Идем дальше. Дождя уже нет. Ветерок обдувает, сушит. Тяжело, но уже увиделась вдали гороховская колокольня. Поем «Царю Небесный». Идти повеселее. Пригорок, низина, кладбище, снова вверх. Дошли. Бригадир выдержал характер, не дал расслабиться.
В Горохово «обходим владенья свои». Купели, конечно, сметены, смыты водополицей. Ничего, наладим, на то и посланы. У родника сделаны три трубы. Из двух льются хорошие струйки, из крайней к лесу чуть-чуть. С радостью пьем, умываемся, благодать! Вершинки леса осветились, это солнышко старается пробиться к нам сквозь тучи. У Саши прямо сияющее лицо.
- Толя, помнишь, в прошлый год ты не хотел погружаться в источник?
Саша напоминает случай из нашей жизни в прошлый Крестный ход. Мы оборудовали купели и погружались по очереди. А Толя потерял образок святителя Николая и сказал, что это ему знак - запрещение. «Без него не пойду». Мы все осмотрели, обыскали - нет образочка. А вечером вернулись - глядим - да вот же он, над источником! Чудо!
- Да, - кряхтит Толя, - не очень-то я был рад этому чуду, боялся холода. Но! Пришлось! Зато доселе жив!

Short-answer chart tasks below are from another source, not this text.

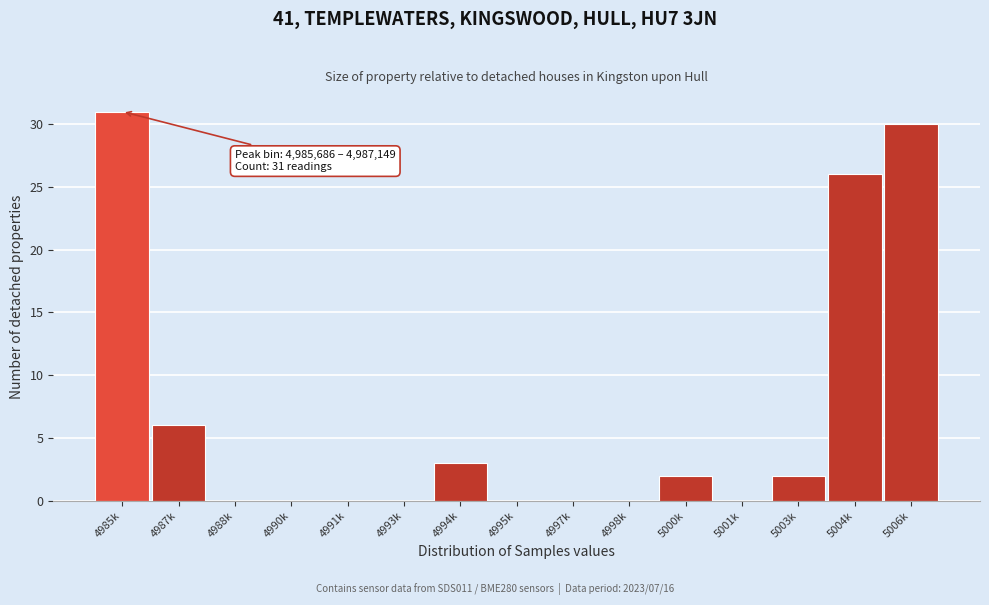

Reading right to left, extract all data points from this chart.

5006k=30	5004k=26	5003k=2	5001k=0	5000k=2	4998k=0	4997k=0	4995k=0	4994k=3	4993k=0	4991k=0	4990k=0	4988k=0	4987k=6	4985k=31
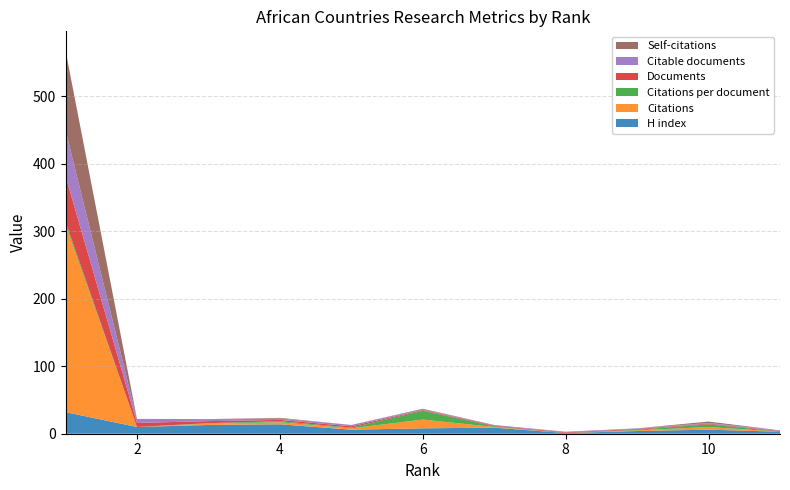

Reading left to right, transcribe all the data shown in this chart.

H index: 1=32.0	2=10.0	3=13.0	4=14.0	5=6.0	6=8.0	7=9.0	8=1.0	9=4.0	10=6.0	11=3.0
Citations: 1=278.0	2=0.0	3=2.0	4=3.0	5=2.0	6=13.0	7=1.0	8=0.0	9=1.0	10=4.0	11=0.0
Citations per document: 1=4.1	2=0.0	3=0.7	4=1.5	5=1.0	6=13.0	7=1.0	8=0.0	9=1.0	10=4.0	11=0.0
Documents: 1=68.0	2=6.0	3=3.0	4=2.0	5=2.0	6=1.0	7=1.0	8=1.0	9=1.0	10=1.0	11=1.0
Citable documents: 1=68.0	2=6.0	3=3.0	4=2.0	5=2.0	6=1.0	7=1.0	8=1.0	9=1.0	10=1.0	11=1.0
Self-citations: 1=118.0	2=0.0	3=0.0	4=1.0	5=0.0	6=1.0	7=0.0	8=0.0	9=0.0	10=2.0	11=0.0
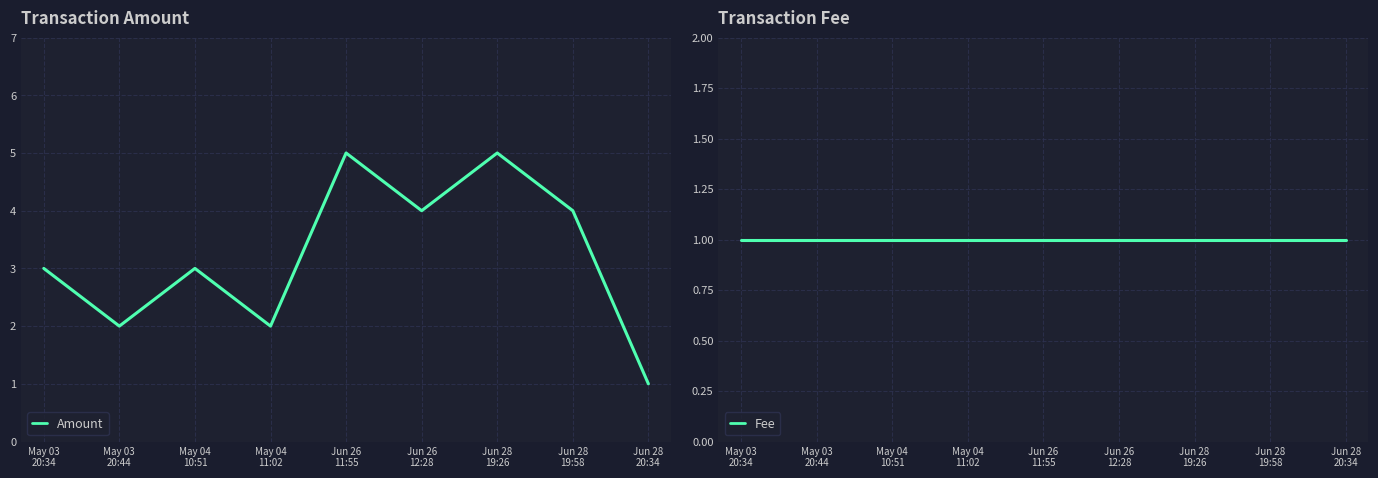

List the series in order of their overall mean, highest first.

Amount, Fee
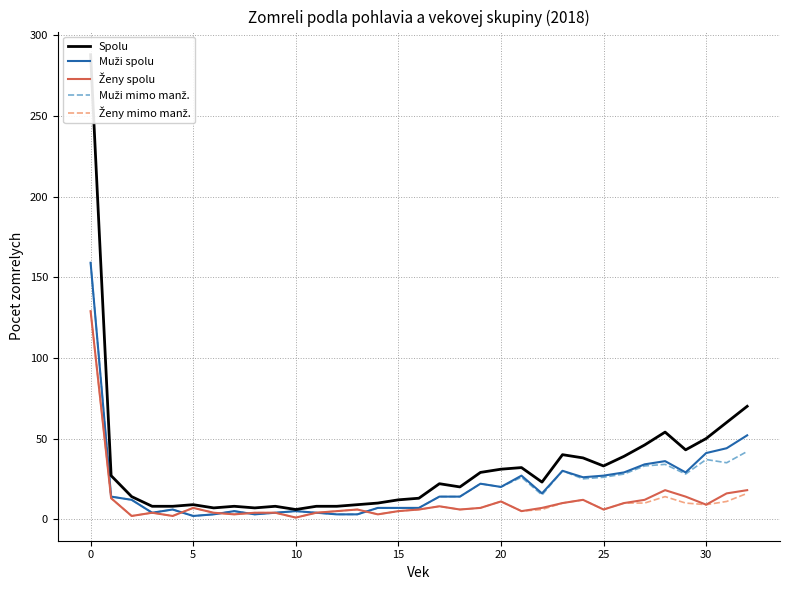

True or false: Ženy spolu has more than 2 interior local peaks.

True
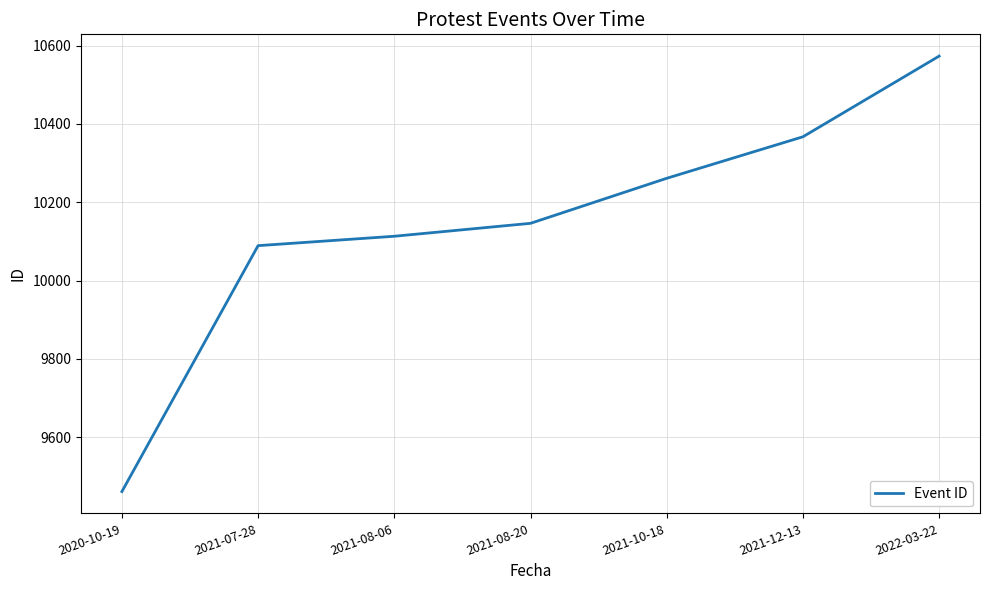

What value does the data have at 2020-10-19?

9461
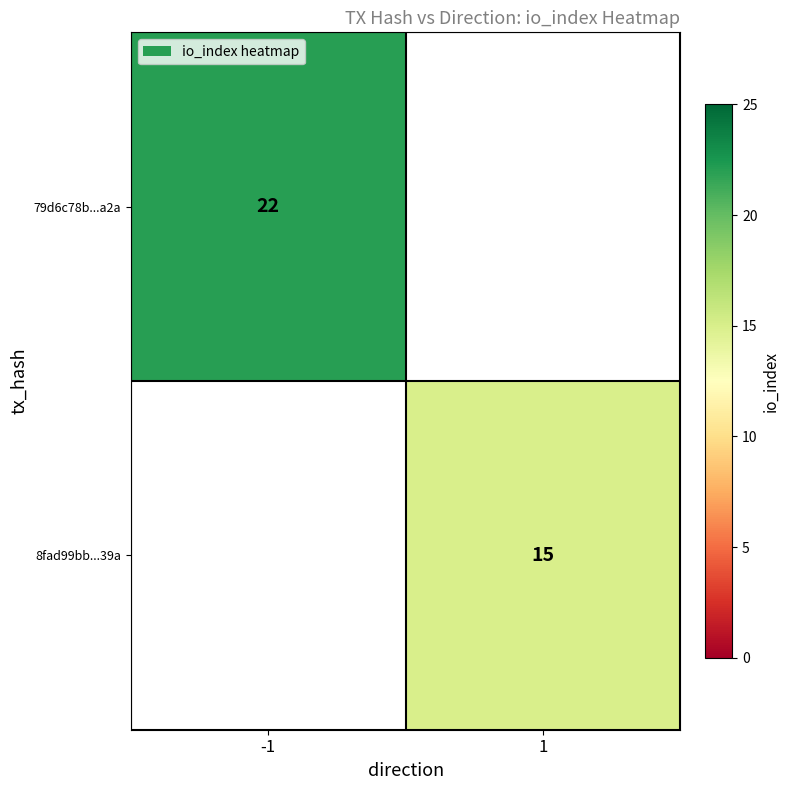

Is it true that 79d6c78b...a2a equals 12 at -1?

False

Перезимовал.
Соображаем, чем займемся в первую очередь, чем во вторую.
* * *
Сидим у костра счастливые. «Милка сшила мне рубашку из крапивного мешка, чтобы тело не болело и не тумкала башка», - сообщает Толя скорее всего сочиненную им самим частушку. - Очень вятское выражение: «не тумкала башка», в каких еще странах и континентах до этого дотумкались?